About this task: List every short-term mutagenicity bioassay named in the passage on drinking-water genotoxicity.

Excerpted passage:
Physicochemical water quality parameters are generally insufficient to fully evaluate the impacts of chemical mixtures on organisms. Short-term mutagenicity bioassays, such as the Ames test, the SOS/UMU test, the comet test, the micronucleus test, and the chromosome aberration test all offer a more efficient and straightforward means of assessing the genotoxicity of water [7]. These bioassays represent the primary methods for detecting the genotoxicity of trace organics in drinking water [8,9], with each reflecting specific genetic endpoints, such as gene mutations, DNA damage, and chromosomal aberrations. Among these endpoints, DNA damage in cells is considered to be particularly useful for understanding the presence of complex compounds in drinking water following in vivo and in vitro exposure.

Single-cell gel electrophoresis (SCGE), which uses eukaryotic cells, is a highly sensitive method for detecting DNA damage [10]. There are various parameters which are used to measure the DNA damage in SCGE experiments, including the tail length, tail moment, Olive tail moment, and tail DNA % [11]. However, the use of different interpretation parameters may lead to different DNA damage results, thereby making it crucial to select the appropriate parameters to interpret the SCGE experimental results. In recent years, tail DNA% has gained acceptance as a reliable parameter for measuring DNA damage. This parameter has a linear relationship with the break frequency over a wide range of damage and is relatively unaffected by threshold settings in the software. It also allows for the discrimination of damage over a broad range (from 0 to 100%, respectively) and is a scale-independent parameter, providing a clear indication of comet appearance [10,11,12,13]. Therefore, tail DNA% is increasingly being recognized as a valuable parameter for expressing DNA damage in SCGE experiments.

This study used SCGE, with tail DNA% as the parameter to assess changes in the genotoxicity during seawater desalination using RO. The genotoxicity of the desalinated seawater was compared with that of municipal tap water sourced from fresh water. The genotoxicity changes in the seawater desalination process were also compared with those in the freshwater treatment processes to determine the safety of the seawater desalination process in dealing with genotoxicity. Furthermore, the health records of residents in the desalinated seawater service area were examined to gain a better understanding of the potential health risks associated with consuming desalinated seawater.

Collected data entries

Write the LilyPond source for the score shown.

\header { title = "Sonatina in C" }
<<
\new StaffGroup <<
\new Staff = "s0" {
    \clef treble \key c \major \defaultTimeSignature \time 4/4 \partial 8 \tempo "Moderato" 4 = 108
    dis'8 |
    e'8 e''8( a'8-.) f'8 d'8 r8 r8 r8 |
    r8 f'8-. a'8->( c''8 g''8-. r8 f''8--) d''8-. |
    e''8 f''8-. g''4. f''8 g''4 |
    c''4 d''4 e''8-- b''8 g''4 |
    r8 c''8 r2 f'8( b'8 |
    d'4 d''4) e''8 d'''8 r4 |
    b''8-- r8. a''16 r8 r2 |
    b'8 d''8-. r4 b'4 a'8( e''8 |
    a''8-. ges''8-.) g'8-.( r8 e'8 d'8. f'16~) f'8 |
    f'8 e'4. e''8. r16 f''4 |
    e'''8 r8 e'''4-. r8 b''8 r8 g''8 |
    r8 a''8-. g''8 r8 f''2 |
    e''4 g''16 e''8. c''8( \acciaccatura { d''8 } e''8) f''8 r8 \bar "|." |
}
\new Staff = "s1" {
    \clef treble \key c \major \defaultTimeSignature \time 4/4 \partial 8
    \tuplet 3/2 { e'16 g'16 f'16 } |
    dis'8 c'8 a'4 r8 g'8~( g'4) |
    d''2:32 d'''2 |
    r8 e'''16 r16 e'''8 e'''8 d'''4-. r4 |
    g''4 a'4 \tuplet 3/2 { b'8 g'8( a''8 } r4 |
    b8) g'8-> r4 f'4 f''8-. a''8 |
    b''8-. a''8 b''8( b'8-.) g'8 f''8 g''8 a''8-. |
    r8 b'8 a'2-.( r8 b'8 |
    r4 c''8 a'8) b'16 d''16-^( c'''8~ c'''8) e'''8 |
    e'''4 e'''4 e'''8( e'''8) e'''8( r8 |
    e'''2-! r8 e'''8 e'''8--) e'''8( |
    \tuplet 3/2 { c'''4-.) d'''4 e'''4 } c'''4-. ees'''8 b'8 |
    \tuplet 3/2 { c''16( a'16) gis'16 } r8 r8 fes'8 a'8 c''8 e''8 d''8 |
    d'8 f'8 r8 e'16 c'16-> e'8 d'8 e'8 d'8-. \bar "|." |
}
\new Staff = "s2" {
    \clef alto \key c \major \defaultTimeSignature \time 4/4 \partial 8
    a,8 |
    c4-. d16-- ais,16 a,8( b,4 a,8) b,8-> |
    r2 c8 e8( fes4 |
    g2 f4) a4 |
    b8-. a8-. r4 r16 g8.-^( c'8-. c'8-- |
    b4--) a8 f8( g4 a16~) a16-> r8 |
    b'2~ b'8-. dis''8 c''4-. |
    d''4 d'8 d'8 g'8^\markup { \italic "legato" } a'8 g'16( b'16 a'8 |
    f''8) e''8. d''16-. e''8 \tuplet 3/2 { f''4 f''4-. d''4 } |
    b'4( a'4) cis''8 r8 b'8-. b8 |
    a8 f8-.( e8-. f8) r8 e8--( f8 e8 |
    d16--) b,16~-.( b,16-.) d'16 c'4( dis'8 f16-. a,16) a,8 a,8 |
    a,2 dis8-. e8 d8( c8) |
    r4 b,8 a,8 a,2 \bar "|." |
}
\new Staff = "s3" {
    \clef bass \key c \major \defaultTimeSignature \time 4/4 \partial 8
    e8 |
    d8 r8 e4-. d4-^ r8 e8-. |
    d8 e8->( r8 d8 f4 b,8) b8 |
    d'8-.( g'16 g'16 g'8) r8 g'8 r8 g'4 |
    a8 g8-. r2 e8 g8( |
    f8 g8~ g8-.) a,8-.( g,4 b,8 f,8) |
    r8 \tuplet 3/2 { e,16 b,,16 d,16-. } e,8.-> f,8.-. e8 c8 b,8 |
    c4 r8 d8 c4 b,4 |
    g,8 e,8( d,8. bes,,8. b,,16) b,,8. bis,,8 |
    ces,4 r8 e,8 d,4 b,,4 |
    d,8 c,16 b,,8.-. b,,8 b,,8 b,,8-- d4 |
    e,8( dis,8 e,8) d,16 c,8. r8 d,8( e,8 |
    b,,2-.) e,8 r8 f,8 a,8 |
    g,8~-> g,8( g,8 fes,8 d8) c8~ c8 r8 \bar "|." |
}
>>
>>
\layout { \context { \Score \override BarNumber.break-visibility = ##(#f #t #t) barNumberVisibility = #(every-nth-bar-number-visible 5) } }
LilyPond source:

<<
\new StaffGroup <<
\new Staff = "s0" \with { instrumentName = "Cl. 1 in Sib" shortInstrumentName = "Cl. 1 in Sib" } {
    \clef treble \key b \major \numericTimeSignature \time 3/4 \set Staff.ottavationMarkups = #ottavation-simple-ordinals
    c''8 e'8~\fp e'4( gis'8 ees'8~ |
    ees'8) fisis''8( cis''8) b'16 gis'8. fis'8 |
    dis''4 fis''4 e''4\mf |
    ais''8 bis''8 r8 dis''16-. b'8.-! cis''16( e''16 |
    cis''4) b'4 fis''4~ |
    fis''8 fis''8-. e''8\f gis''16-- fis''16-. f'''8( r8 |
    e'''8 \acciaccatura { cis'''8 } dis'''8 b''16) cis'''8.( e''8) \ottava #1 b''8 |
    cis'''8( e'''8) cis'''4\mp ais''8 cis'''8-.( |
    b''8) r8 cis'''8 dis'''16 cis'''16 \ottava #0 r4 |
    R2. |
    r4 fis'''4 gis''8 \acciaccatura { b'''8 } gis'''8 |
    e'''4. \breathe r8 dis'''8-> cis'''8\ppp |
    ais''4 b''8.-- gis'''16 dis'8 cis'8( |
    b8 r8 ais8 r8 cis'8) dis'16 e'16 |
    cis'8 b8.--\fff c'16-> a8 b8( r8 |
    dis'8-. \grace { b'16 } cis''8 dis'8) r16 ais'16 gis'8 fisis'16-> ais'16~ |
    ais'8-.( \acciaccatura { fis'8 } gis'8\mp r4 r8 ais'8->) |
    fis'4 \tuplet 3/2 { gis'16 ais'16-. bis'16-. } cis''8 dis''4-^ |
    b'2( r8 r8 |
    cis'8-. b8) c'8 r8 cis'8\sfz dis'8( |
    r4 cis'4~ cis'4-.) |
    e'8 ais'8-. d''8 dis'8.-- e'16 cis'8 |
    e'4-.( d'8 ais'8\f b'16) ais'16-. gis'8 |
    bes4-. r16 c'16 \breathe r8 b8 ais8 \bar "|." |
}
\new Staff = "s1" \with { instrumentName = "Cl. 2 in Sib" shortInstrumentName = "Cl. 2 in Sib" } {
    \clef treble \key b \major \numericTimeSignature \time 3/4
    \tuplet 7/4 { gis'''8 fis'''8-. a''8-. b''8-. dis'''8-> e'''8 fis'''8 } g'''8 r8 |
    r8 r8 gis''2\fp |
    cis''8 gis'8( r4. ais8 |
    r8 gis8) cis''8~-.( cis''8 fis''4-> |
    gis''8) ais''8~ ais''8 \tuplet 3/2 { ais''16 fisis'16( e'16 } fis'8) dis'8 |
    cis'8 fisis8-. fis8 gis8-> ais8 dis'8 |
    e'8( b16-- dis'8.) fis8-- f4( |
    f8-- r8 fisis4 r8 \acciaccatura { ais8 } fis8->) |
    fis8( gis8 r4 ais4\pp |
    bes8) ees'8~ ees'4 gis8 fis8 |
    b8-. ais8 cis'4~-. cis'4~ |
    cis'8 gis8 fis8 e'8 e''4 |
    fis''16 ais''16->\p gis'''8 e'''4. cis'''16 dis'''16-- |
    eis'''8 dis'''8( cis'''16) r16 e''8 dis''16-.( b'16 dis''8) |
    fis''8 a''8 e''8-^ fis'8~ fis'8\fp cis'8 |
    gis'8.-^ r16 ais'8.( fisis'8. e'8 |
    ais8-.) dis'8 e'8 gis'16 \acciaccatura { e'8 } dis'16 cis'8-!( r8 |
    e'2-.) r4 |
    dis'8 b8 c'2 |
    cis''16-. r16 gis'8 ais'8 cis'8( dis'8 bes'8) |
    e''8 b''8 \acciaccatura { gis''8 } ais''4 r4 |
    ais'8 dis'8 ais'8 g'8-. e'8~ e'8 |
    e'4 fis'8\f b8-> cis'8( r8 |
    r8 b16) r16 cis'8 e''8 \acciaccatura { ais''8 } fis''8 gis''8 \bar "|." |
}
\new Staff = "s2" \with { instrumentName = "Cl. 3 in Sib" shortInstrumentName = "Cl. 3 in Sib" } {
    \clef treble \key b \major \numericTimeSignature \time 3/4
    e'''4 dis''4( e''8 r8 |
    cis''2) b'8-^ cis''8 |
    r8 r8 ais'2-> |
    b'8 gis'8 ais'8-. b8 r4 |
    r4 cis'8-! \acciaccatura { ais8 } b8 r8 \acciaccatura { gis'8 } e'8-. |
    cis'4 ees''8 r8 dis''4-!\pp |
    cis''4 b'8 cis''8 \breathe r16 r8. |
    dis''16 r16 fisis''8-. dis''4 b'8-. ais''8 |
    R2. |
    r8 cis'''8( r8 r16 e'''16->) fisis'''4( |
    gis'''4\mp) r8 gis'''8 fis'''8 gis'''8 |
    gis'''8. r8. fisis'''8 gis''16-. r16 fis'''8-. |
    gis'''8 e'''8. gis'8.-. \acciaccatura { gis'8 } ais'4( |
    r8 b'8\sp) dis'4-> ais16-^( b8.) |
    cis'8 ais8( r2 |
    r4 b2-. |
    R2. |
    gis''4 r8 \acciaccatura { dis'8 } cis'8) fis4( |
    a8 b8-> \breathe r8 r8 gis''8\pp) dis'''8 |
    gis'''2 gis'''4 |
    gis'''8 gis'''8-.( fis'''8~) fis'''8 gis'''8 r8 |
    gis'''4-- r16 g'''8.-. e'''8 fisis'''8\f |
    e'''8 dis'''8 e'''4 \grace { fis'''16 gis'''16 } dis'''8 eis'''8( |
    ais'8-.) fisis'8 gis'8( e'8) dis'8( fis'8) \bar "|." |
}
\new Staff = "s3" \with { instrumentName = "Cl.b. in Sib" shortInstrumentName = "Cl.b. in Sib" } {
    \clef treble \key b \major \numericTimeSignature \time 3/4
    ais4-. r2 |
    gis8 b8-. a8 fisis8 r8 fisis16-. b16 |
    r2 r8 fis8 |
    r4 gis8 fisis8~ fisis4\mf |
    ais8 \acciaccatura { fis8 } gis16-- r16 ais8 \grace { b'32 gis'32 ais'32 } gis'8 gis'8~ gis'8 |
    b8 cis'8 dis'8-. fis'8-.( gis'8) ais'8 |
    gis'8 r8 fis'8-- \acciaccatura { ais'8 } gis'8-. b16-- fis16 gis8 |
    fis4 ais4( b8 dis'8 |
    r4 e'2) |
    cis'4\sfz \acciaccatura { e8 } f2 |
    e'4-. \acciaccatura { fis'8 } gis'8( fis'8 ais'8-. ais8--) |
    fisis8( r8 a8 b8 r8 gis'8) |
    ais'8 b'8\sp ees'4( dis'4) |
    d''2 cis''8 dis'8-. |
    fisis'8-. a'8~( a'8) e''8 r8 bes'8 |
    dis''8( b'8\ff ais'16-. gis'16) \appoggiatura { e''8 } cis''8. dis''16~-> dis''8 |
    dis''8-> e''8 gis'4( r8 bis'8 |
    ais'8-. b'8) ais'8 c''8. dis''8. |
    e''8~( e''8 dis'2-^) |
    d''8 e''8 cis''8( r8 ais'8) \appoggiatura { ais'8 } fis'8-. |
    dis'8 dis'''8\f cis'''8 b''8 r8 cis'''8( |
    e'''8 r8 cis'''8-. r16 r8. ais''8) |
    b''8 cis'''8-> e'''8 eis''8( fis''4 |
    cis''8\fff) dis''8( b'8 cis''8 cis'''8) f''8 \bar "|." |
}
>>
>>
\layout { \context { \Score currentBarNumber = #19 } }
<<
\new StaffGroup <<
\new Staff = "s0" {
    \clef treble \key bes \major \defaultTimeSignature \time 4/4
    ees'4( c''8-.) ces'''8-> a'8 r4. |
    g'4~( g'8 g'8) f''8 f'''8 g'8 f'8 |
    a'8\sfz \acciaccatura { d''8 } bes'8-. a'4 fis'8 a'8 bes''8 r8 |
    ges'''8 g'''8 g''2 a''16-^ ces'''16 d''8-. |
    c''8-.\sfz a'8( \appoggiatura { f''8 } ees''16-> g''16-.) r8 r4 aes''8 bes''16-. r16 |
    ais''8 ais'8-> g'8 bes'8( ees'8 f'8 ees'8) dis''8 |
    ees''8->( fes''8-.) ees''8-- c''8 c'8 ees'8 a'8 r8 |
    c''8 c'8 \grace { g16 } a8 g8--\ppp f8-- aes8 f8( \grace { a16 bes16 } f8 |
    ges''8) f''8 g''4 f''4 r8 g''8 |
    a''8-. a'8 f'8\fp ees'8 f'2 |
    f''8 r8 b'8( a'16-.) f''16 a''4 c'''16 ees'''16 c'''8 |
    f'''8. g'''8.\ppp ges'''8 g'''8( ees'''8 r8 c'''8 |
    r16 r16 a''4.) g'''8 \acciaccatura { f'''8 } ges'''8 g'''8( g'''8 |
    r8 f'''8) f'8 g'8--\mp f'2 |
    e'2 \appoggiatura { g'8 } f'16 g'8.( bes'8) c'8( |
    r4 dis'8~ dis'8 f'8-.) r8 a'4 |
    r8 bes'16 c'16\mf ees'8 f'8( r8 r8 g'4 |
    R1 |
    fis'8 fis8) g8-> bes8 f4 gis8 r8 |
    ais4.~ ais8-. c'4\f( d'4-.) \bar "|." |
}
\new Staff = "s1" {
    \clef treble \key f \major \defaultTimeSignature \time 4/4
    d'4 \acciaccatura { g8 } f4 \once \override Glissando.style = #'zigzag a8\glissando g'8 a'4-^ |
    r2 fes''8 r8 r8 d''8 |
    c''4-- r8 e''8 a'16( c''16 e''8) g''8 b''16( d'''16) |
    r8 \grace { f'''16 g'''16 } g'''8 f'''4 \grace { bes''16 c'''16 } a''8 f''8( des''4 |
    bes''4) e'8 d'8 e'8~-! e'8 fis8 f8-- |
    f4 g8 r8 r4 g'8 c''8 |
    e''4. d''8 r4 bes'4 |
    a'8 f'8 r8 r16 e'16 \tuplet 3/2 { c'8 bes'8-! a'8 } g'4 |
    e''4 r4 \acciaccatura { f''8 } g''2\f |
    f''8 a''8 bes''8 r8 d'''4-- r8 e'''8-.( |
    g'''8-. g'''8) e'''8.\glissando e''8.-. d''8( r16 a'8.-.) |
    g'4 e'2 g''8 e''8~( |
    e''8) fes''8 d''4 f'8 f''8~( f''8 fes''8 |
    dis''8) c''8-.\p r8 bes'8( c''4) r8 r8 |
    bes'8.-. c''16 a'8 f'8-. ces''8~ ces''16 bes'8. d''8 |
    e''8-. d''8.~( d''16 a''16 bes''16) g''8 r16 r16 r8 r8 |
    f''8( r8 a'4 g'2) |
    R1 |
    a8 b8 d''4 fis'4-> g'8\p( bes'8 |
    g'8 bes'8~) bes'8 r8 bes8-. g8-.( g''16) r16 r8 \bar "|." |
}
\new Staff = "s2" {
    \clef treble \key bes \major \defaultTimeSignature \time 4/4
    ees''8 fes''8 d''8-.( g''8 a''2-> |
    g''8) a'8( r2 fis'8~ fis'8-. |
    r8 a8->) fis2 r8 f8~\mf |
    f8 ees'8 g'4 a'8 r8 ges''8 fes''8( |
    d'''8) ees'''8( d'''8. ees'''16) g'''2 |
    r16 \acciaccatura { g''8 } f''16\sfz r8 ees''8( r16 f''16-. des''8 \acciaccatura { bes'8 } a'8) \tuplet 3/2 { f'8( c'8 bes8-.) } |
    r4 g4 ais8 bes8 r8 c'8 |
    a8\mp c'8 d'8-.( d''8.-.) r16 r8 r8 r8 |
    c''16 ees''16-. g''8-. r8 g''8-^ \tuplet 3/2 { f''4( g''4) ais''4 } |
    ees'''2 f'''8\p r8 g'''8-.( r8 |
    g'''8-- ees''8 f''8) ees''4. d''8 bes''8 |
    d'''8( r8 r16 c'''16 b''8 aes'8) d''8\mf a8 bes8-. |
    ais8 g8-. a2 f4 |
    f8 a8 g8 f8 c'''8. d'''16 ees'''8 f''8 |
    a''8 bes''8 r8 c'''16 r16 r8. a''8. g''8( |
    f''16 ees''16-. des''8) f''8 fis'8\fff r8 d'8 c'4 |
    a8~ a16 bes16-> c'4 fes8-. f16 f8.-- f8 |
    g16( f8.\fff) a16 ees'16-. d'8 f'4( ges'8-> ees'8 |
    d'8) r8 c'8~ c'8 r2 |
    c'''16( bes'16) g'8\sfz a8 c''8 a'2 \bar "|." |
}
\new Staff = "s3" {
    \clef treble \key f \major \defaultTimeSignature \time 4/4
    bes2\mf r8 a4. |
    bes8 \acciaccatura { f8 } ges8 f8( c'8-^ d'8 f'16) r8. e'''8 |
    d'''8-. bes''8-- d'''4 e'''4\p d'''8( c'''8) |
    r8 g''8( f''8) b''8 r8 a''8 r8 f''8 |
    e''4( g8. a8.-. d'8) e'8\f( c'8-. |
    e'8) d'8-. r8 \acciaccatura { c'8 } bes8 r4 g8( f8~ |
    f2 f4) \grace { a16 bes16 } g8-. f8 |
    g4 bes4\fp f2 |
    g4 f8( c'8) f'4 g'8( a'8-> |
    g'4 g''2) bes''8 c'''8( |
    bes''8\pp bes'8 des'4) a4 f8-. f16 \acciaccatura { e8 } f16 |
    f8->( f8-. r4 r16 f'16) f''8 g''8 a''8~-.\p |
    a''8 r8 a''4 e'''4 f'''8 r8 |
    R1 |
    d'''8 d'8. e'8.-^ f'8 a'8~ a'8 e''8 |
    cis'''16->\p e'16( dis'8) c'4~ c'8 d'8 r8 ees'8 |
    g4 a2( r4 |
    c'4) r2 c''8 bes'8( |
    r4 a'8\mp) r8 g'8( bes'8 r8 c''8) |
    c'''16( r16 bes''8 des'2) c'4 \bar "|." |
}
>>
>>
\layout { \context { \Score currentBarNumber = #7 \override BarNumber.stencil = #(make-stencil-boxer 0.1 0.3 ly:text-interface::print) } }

Task result:
Ames test
SOS/UMU test
comet test
micronucleus test
chromosome aberration test